Como hiciera en Pura Alegría (1998), donde rendía homenaje a Faulkner, Max Aub o Juan Carlos Onetti, Muñoz Molina vuelve a mostrar en este librito sus admiraciones. Las obras de Goya, Georges de La Tour, Hopper, Juan Genovés, Miguel Lacaya o Christian Schad son blanco de su mirada con el deseo, inconfesado, de que al terminar de leer saltemos del sofá para irnos al Prado, al Thyssen o a Internet a disfrutarlas. Para contemplar los Desastres de la Guerra, esa serie fundacional del horror moderno que nos dejó Goya, o esos  lienzos aparentemente ligeros en los que Hopper volcó décadas de oficio para “apresar” sensaciones verdaderas y salvarlas de la erosión del tiempo, o los retratos sombríos con los que un desconocido La Tour convierte la intimidad en protagonista de la pintura europea.  



En 1975, el fotógrafo estadounidense Nicholas Nixon empieza una obra que hoy todavía está inconclusa. Es una serie compuesta por los retratos que cada año le hace a las cuatro hermanas Brown, una de las cuales, Bebe, es su mujer. Hablando de esta obra, que “muestra el estupor de que nada se mantenga y todo parezca estar destinado a la ruina”, Muñoz Molina aprovecha para reivindicar el oficio de Nixon y localizar los tres males del arte contemporáneo: “la ironía forzada, la distancia emocional y el desdén hacia los fundamentos artesanales del oficio”.



El entusiasmo, esa pura alegría de mirar con curiosidad, esperando a que sea el cuadro el que nos revele el secreto, y no el comentario del experto o la chapita informativa, lleva en algunos momentos a Muñoz Molina a convertir al artista en materia novelesca. Ocurre cuando habla del valenciano Juan Genovés, hijo de carbonero y que acabó en el partido Comunista, y que en los sesenta se convierte en pintor internacional con unos cuadros en los que decenas, cientos de figuras sin rostro huyen o levantan los brazos, siempre sobre un espacio indeterminado. El retrato que hace Muñoz Molina de Genovés acaba siendo una pieza envolvente, primorosamente escrita y que bien podría convertirse en el germen de un relato.  

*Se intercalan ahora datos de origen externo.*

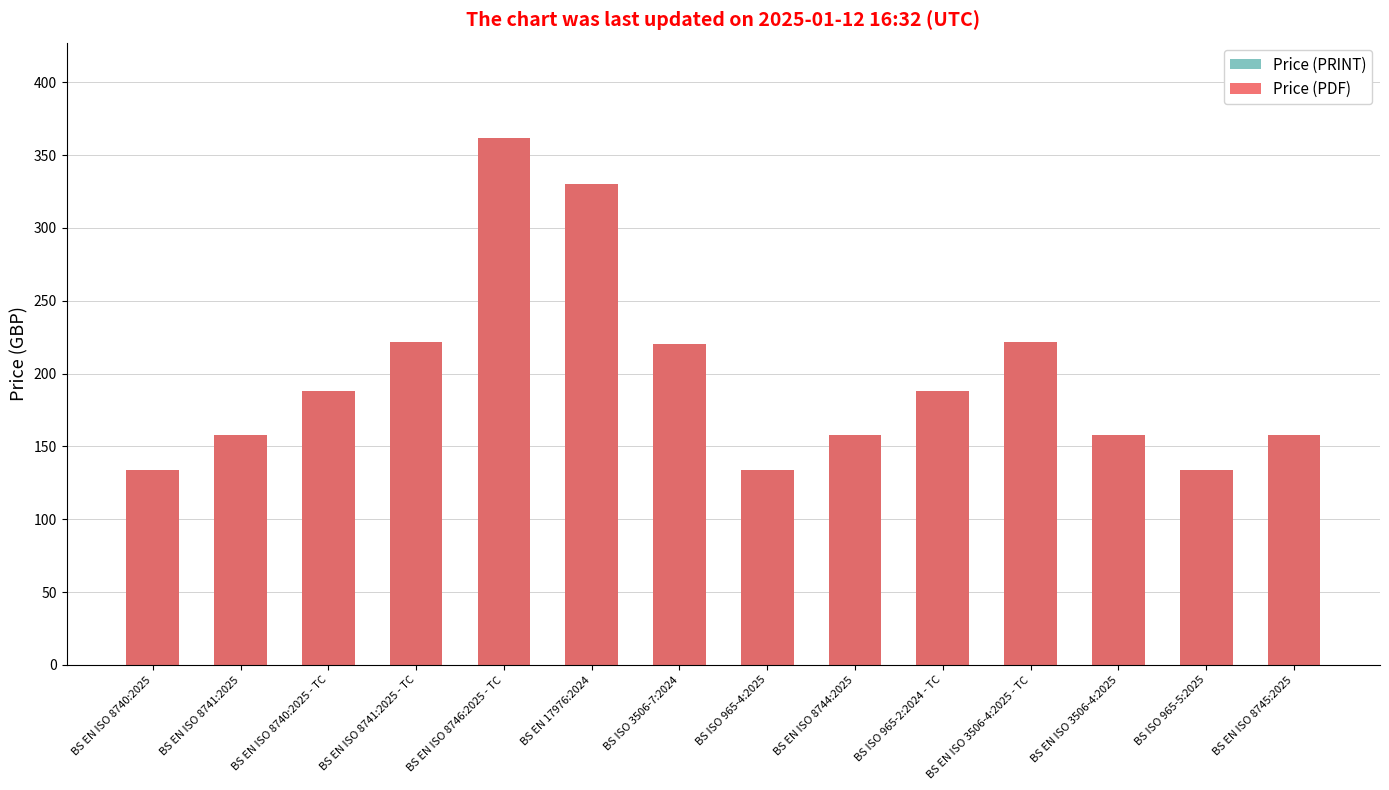

Are the bars grouped side by side (vs. stacked)?

Yes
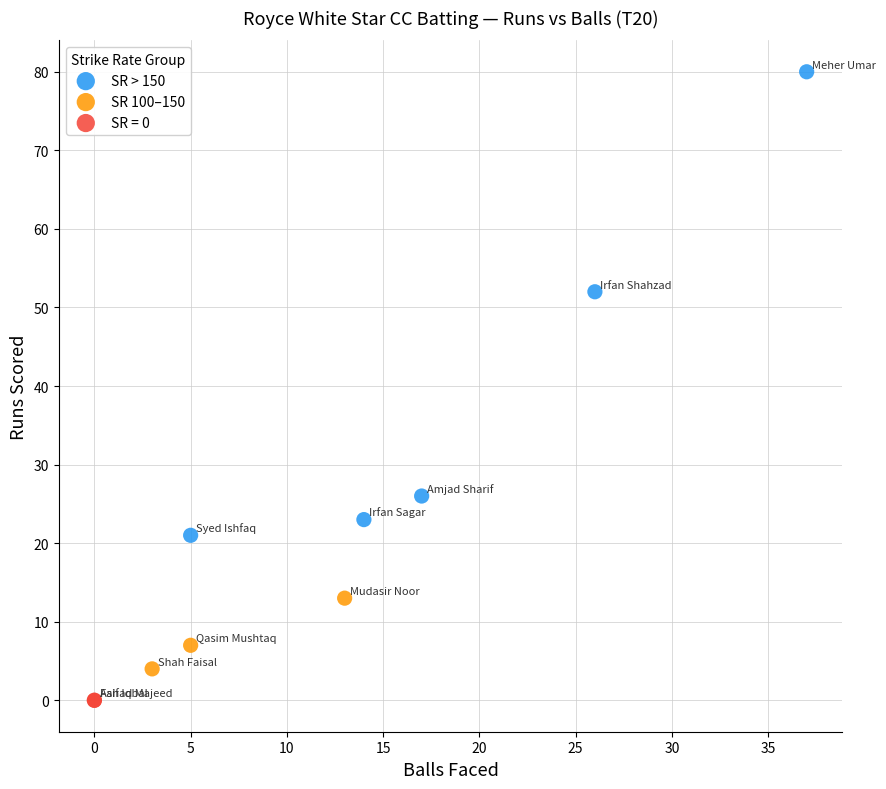

Which series contains the lowest Y value?

SR = 0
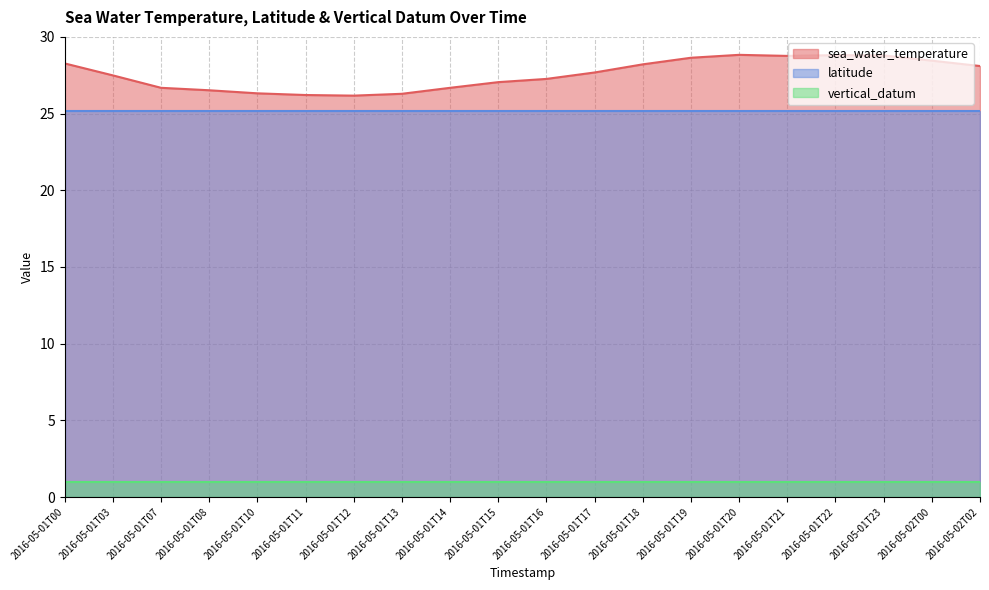

Which series has the widest spread of values?

sea_water_temperature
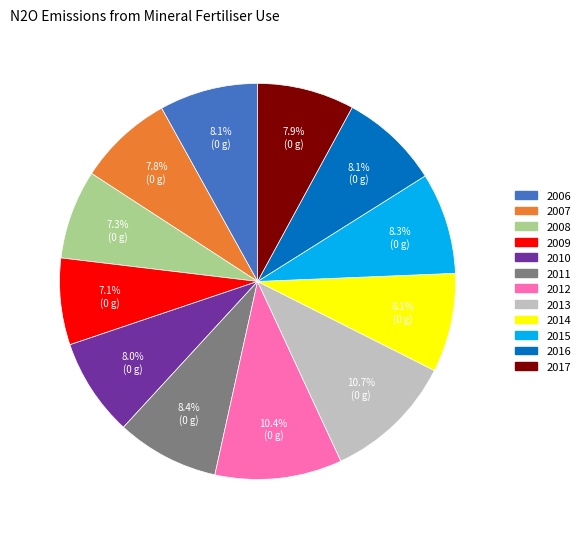

Does 2009 account for over 50% of the chart?

No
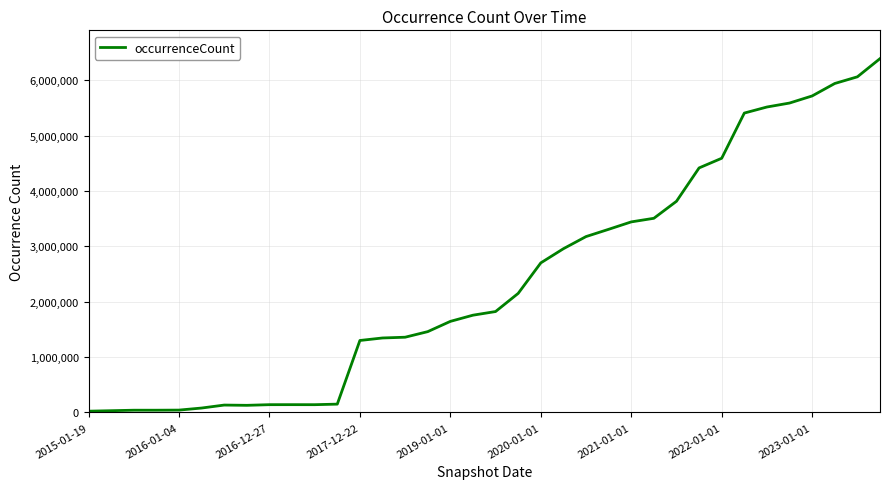

What is the maximum value shown in the chart?

6394550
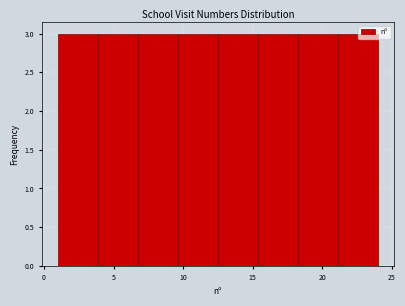

What is the height of the bar covering 21.0 to 24.0 on the x-axis? Neither the bar edges nor the heights are printed on the chart, so give them approximately, as read against the axes.

3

También levanta cierto vuelo literario Muñoz Molina cuando se pone delante del Retrato del Doctor Haustein, de Christian Schad, que está en la exposición permanente del Thyssen en Madrid y que, a pesar de compartir espacio con maravillas de Grosz o Dix, resulta mucho más perturbador. La mirada triste pero serena del médico judío y berlinés que pinta Schad unos años antes de la Segunda Guerra Mundial da pie a Muñoz Molina para abrirnos una ventana al agitado y sombrío mundo de entreguerras.